El primer anuncio y logo de la compañía, tenía un Mercurio con cara de santo jesuita hermafrodita. Con un par de alitas en las botitas mariconas de los pies y un cetro en la mano izquierda. También con alitas y una serpiente. Cosa que nunca explico el diseñador oficial de ellos, Omar Al Johara Lacayo, amigo íntimo de los señores López y Hasbanni. El imperio de los acumuladores y las demás fábricas crecieron y crecieron. Pero también creció la envidia y la sedición. Los consuegros se separaron en medio de complicadas demandas de posesión y patentes. Así, se perdió el control. Y lo dejaron de lado. Y se perdió todo. Hasta el prototipo del acumulador. Al igual que se había perdido en el Imperio del Sol Naciente.
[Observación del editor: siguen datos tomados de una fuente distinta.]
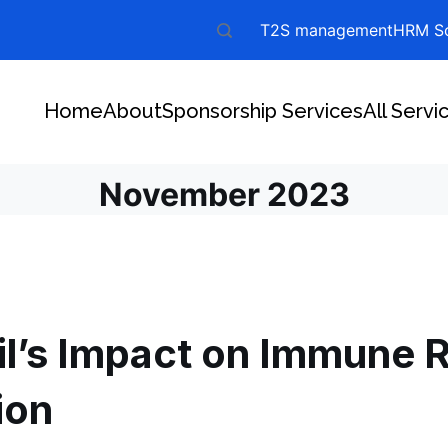
T2S management
HRM So
Home
About
Sponsorship Services
All Servi
November 2023
il’s Impact on Immune 
ion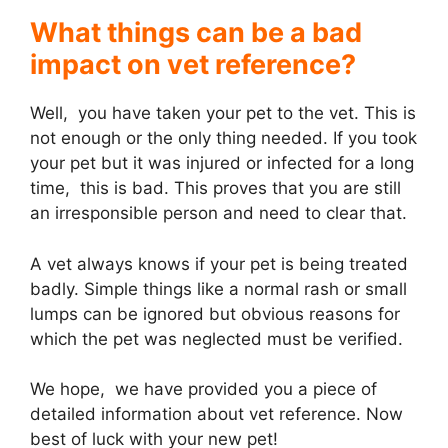
What things can be a bad
impact on vet reference?
Well, you have taken your pet to the vet. This is
not enough or the only thing needed. If you took
your pet but it was injured or infected for a long
time, this is bad. This proves that you are still
an irresponsible person and need to clear that.
A vet always knows if your pet is being treated
badly. Simple things like a normal rash or small
lumps can be ignored but obvious reasons for
which the pet was neglected must be verified.
We hope, we have provided you a piece of
detailed information about vet reference. Now
best of luck with your new pet!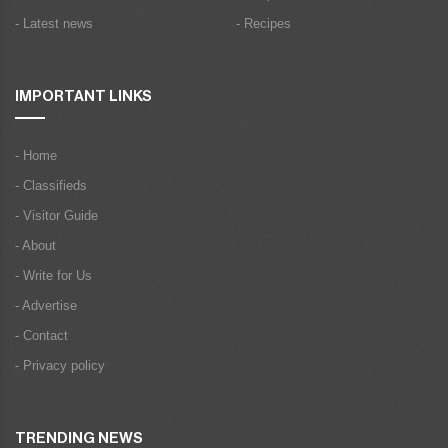
- Latest news
- Recipes
IMPORTANT LINKS
- Home
- Classifieds
- Visitor Guide
- About
- Write for Us
- Advertise
- Contact
- Privacy policy
TRENDING NEWS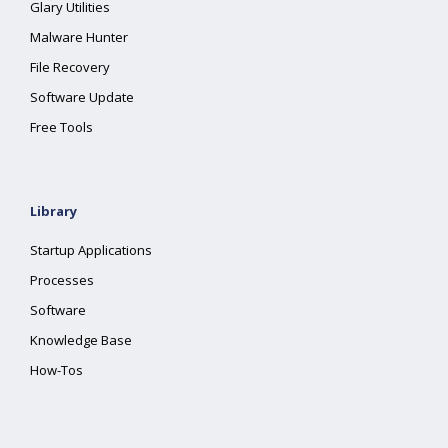
Glary Utilities
Malware Hunter
File Recovery
Software Update
Free Tools
Library
Startup Applications
Processes
Software
Knowledge Base
How-Tos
A la muerte de M. D’López, varios años más tarde, a causa de una caída en su isla en el embarcadero de piedra volcánica, que le dejo parapléjico, ya sin fuerzas, se quedo dormido como un pajarito. Él que era un hombre de gran tamaño y fortaleza, para entonces pesaba menos de sesenta libras, su esqueleto se transparentaba bajo su piel. Parecía el típico cuerpo de los judíos de Autchwitz, encontrados en los patios donde fueron enterrados en las fosas comunes del más famoso campo de concentración del Tercer Reich, que en su entrada se leía en letras góticas: “El trabajo os hará libres”. A los sucesores de las dos familias no les intereso el proyecto, ni las fabricas, ni las otras industrias de papelería, etc..., y poco a poco se fueron quedando en el olvido los sueños de las dos familias, así como la repercusión de tan importante fuente móvil de energía. A José tampoco le importo mucho aquello; y mientras esperaba a los nuevos inquilinos de la casa, por el momento abandonada y solo cuidada por él, prefirió irse, como siempre, a la covacha de Justo en el cementerio, donde contó toda esta historia. Una de esas noche, Gilberto Gámez tomo su salbeque. Se calzó sus sumerias sandalias; y como decía José, así como se mantenía visible, igualmente se volvía invisible a los ojos de los habitantes de la Casa de Los Leones. Se marchó en silencio por el portal de Piedra sin que nadie lo notara. Nunca más se supo de él. Solo su recuerdo volvía, cuando el olor a sándalo o pachulí, algunas tardes, recorría mágicamente los corredores y jardines de la casa. Gil Gámez no era otro más que el famoso personaje de la saga sumeria: Gilgamaesh, EL INMORTAL.